Fundraising of the year: Tsinghua Holdings

Tsinghua Holdings, the investment firm backed by Tsinghua University, has been awarded Fundraising of the Year by Global University Venturing.

Author: Thierry Heles, editor

When it comes to jaw-dropping figures, China often leads the way: from the world’s largest population (approximately 1.38 billion citizens) to staggering government funds (one such fund is Tianjin City, which launched a $17.4bn vehicle this year) the country regularly produces the kind of numbers that defy even lists of superlatives.

The same is true, unsurprisingly, of the higher education sector – and of one institution in particular, Tsinghua University.

In June 2016, Tsinghua Holdings, the investment firm backed by Tsinghua University, committed at least RMB500bn ($7.6bn) to research over the next five years. The figure includes a $1.5bn commercialisation fund dubbed Tsinghua Technology Transfer Fund.

The commercialisation fund, headed by managing general partner and director William Wang, alone is a size far beyond that of any of its peers. In fact, Oxford Sciences Innovation (OSI, one of the fellow nominees for this category) comes in a distant second with “only” £580m ($745m) – though OSI has an influential consortium of backers that make it impressive.
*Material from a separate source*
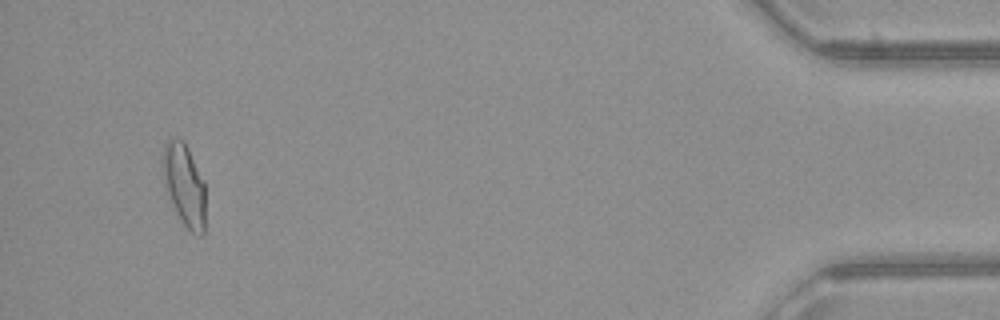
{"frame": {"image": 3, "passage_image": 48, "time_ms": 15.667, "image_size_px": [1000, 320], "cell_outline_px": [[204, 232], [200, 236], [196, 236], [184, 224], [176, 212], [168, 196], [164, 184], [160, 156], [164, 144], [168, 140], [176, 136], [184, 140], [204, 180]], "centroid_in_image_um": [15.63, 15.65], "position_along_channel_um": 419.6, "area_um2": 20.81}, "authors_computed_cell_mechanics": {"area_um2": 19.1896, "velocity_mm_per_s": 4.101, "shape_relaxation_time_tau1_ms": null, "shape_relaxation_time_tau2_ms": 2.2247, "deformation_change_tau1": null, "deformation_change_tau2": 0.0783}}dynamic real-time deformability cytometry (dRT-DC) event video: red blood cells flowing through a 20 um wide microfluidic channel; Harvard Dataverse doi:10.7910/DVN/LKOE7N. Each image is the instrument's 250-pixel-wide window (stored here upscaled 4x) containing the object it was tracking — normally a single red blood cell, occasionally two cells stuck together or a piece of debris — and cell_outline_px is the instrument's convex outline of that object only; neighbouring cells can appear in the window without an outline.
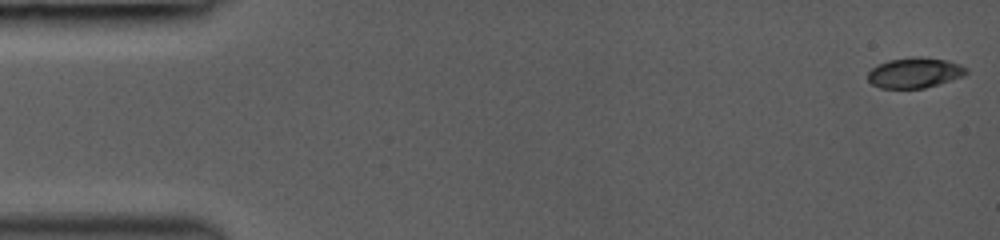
{"species": "common noctule bat (a hibernating species)", "species_latin": "Nyctalus noctula", "temperature_condition": "room temperature", "stored_images_in_passage": 2, "segment_of_instrument_passage": [2, 2], "camera_frame_rate_fps": 3000, "um_per_image_px": 0.085, "animal": {"sex": "female", "body_mass_g": 19.0, "forearm_length_mm": 53.3}, "frame": {"image": 1, "passage_image": 2, "time_ms": 1.333, "image_size_px": [1000, 240], "cell_outline_px": [[968, 72], [964, 76], [924, 88], [880, 88], [872, 84], [868, 80], [868, 72], [872, 68], [888, 60], [912, 56], [920, 56], [948, 60], [960, 64], [968, 68]], "centroid_in_image_um": [77.77, 6.17], "position_along_channel_um": 7.2, "area_um2": 17.51}}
If $1.5n is going into a spinout-focused investment fund, what about the remainder of the cash? Tsinghua has a few more breath-taking numbers on offer here: the university expects to establish 1,000 incubators across China by 2021, plus an additional 50 incubators across the world in countries including the US, the UK and Germany.

And Tsinghua has lofty ambitions for these incubators: they are expected to support 500 startups and help them reach valuations of at least RMB100m. If Tsinghua proves successful, that would make for an eye-popping portfolio value of $7.25bn.

Tsinghua will focus on its core markets when considering international opportunities, such as integrated circuits, but also make forays into environmental protection, new energy and materials.

Its expertise in integrated circuits in particular is notable: the firm owns Tsinghua Unigroup, a fabless semiconductor manufacturer, which separately partnered electronics producer TCL for a $1.5bn fund to invest in sectors such as electronics, media and telecoms, and smart manufacturing earlier in 2016.

The firm’s portfolio currently consists primarily of domestic startups, but Tsinghua plans on increasing the share of international companies from 5% to 30% within the next few years.

Xu Jinghong, chairman of Tsinghua Holdings, said: “China is still lagging in terms of indigenous and core technologies, and there needs to be some companies to act as pioneers and push ahead with innovation.”

Does more money always mean more success? Of course it does not, but Tsinghua also brings several truckloads’ worth of expertise with it and betting on China’s drive has, so far, almost always paid off. And if Jinghong is serious about helping the country catch up, he has equipped himself with all the resources he will need.